Start of Block

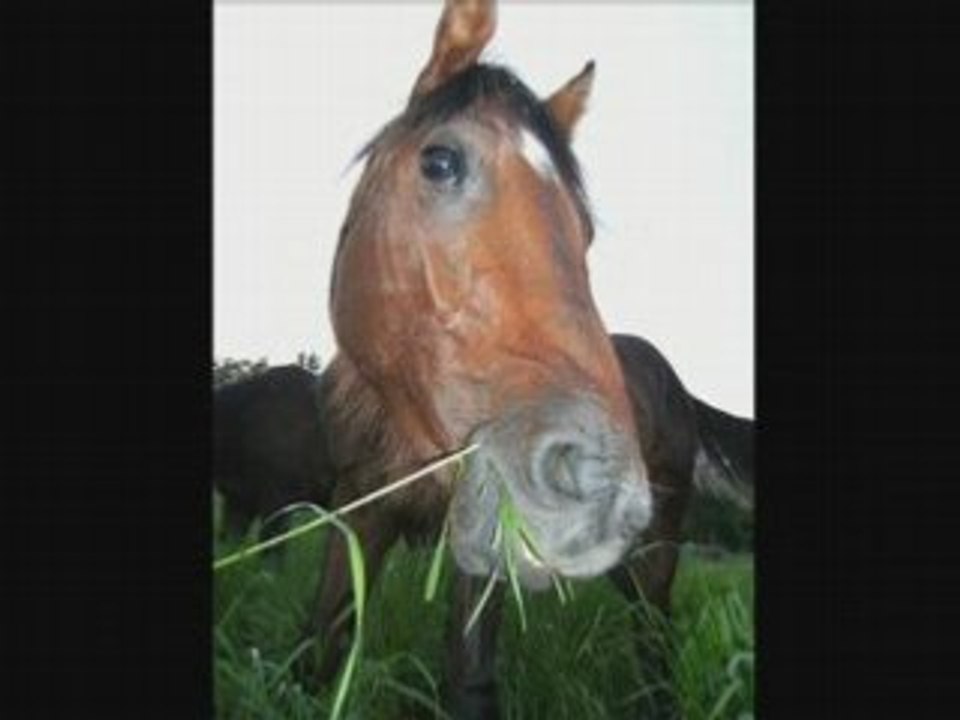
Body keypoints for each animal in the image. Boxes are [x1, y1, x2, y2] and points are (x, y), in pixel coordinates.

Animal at [287, 2, 752, 716]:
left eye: (582, 229)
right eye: (440, 161)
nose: (589, 478)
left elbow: (469, 676)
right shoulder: (358, 506)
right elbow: (320, 642)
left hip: (659, 554)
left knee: (654, 640)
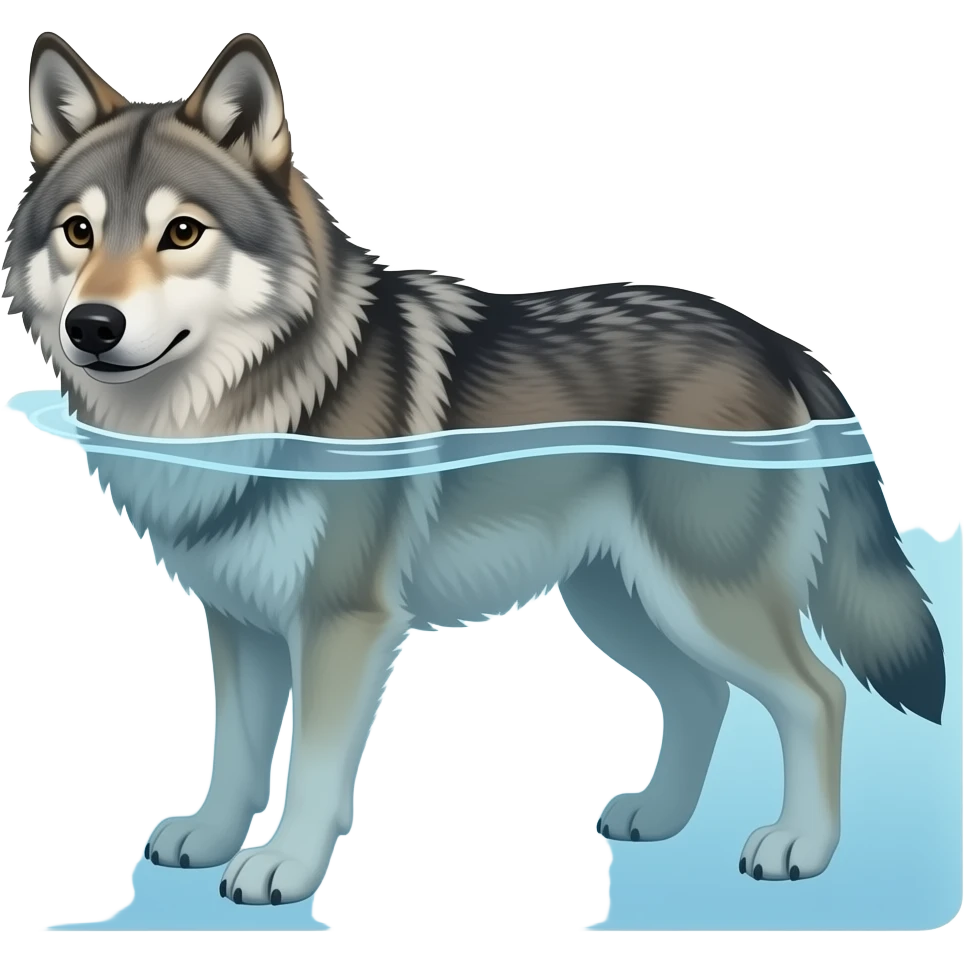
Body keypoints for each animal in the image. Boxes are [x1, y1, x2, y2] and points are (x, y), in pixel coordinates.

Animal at [4, 30, 945, 906]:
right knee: (702, 696)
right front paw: (208, 838)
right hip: (621, 602)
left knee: (818, 695)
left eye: (182, 233)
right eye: (80, 232)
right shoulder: (239, 620)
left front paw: (284, 866)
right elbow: (234, 752)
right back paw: (659, 815)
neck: (250, 406)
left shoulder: (340, 622)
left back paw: (800, 848)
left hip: (701, 597)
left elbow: (311, 766)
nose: (93, 325)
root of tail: (774, 342)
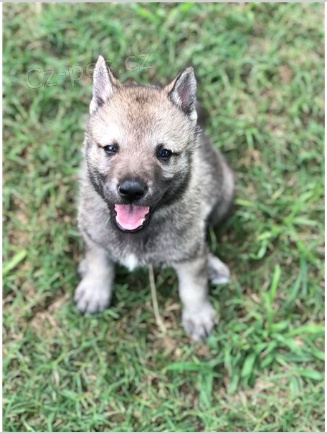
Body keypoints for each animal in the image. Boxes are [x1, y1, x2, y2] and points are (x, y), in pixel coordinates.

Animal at [75, 56, 234, 340]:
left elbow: (193, 288)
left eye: (164, 153)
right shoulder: (94, 237)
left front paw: (198, 314)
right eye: (110, 148)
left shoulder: (189, 258)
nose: (131, 190)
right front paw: (94, 290)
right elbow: (99, 263)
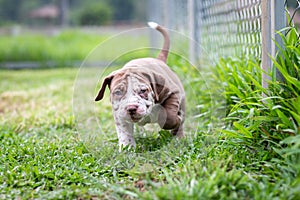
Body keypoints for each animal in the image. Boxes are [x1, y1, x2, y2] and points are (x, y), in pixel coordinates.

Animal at [95, 22, 185, 150]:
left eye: (143, 90)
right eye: (118, 92)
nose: (131, 108)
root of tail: (159, 60)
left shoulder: (172, 93)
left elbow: (169, 116)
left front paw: (176, 122)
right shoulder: (119, 113)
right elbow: (124, 131)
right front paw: (127, 148)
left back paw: (179, 137)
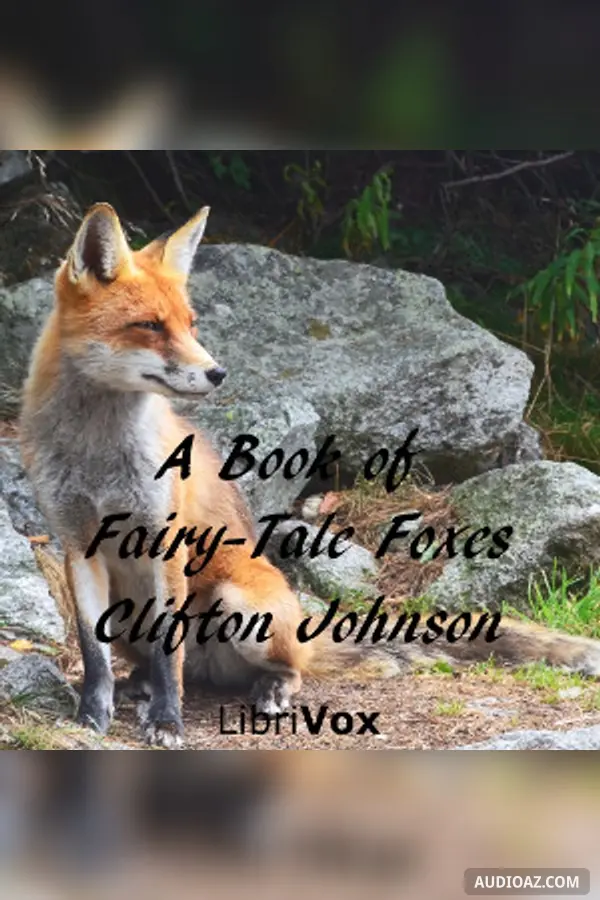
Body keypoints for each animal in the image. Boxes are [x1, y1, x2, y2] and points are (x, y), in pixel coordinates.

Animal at [19, 202, 600, 749]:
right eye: (150, 326)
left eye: (191, 322)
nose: (218, 372)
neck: (97, 455)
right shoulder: (77, 545)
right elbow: (93, 655)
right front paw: (91, 716)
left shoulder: (166, 543)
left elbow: (169, 658)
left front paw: (167, 722)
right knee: (168, 666)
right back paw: (137, 685)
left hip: (241, 603)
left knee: (279, 669)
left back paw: (268, 690)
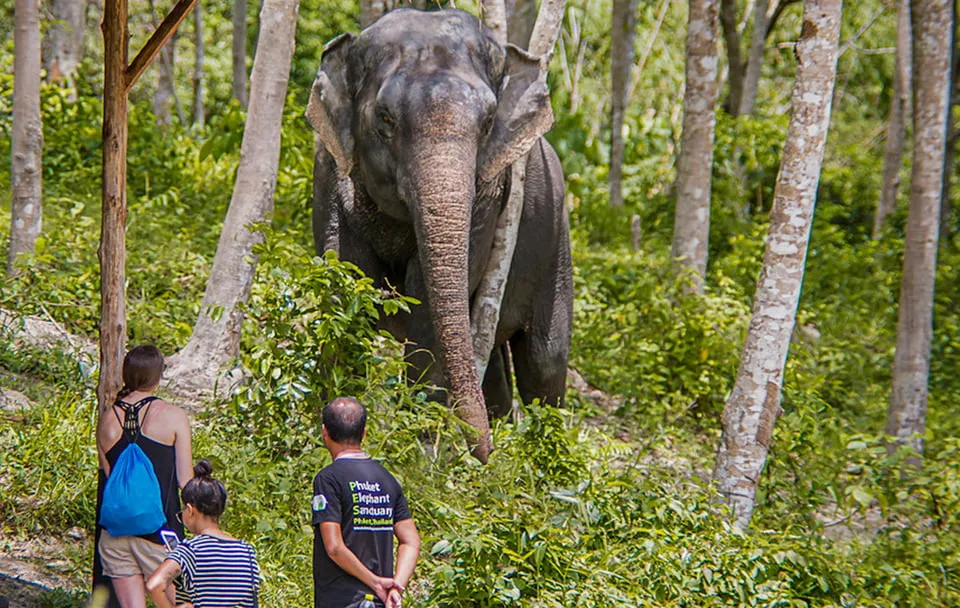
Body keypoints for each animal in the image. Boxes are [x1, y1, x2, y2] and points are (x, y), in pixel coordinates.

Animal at [305, 8, 572, 461]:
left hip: (556, 242)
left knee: (544, 358)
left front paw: (420, 448)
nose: (482, 454)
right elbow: (343, 287)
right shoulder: (328, 172)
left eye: (488, 122)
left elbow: (427, 302)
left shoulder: (489, 196)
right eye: (385, 117)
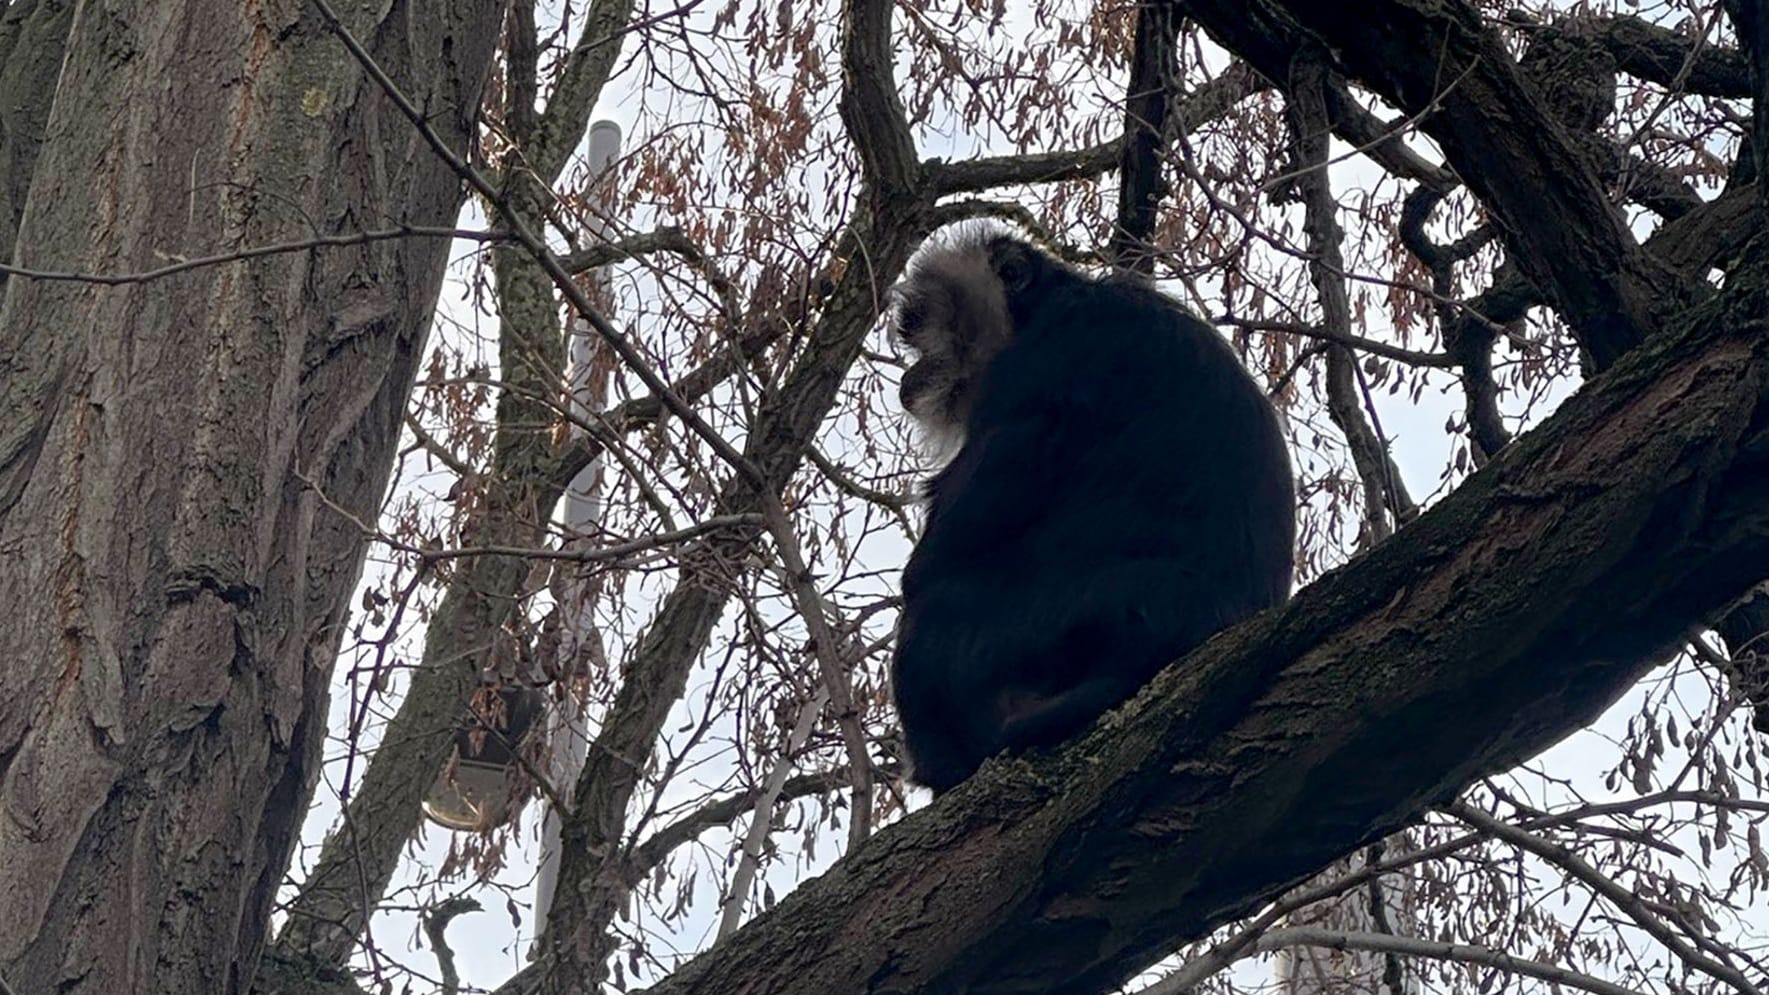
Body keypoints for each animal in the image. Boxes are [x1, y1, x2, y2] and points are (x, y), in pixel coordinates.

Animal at [891, 223, 1294, 789]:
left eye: (921, 324)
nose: (913, 373)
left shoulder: (1040, 360)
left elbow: (943, 552)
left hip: (1042, 628)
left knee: (931, 619)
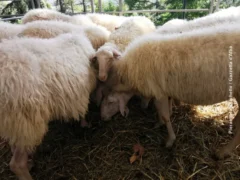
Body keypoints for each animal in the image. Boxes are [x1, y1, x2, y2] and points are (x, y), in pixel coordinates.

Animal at [0, 32, 97, 180]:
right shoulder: (81, 95)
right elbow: (83, 112)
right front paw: (85, 124)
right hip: (27, 120)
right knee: (16, 164)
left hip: (16, 124)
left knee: (15, 145)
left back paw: (29, 162)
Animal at [103, 21, 240, 160]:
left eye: (110, 102)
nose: (102, 118)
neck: (127, 72)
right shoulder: (162, 91)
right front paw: (159, 123)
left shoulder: (159, 92)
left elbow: (165, 115)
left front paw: (170, 139)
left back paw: (223, 151)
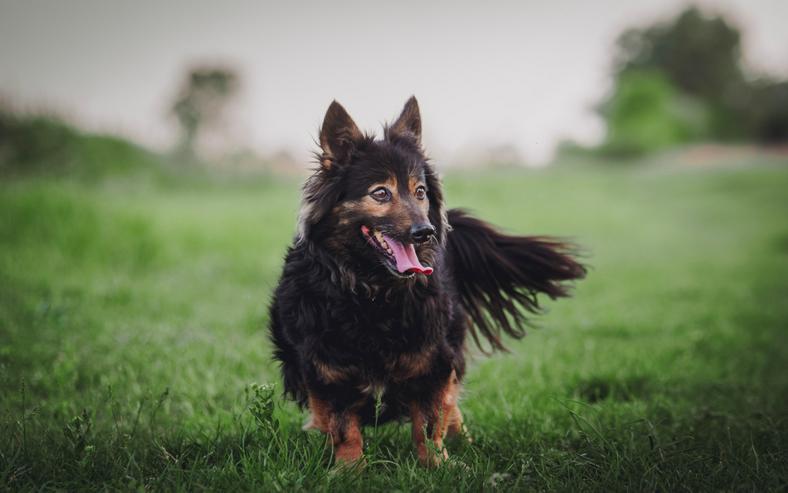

End of Block

WHAT IS REQUIRED — Set down exactly the lines above, from the line containing "left front paw: (167, 722)" through the line containing "right shoulder: (328, 172)". Skip the pictures.

REPLY —
left front paw: (167, 722)
right knee: (168, 666)
right back paw: (137, 685)
left hip: (241, 603)
left knee: (279, 669)
left back paw: (268, 690)
Body keypoints for each animal in the image. Boxes are [x1, y1, x2, y2] and points are (x, y), in pixel coordinates.

Animal at [305, 8, 572, 461]:
left hip: (556, 242)
left knee: (544, 358)
left front paw: (420, 448)
nose: (482, 454)
right elbow: (343, 287)
right shoulder: (328, 172)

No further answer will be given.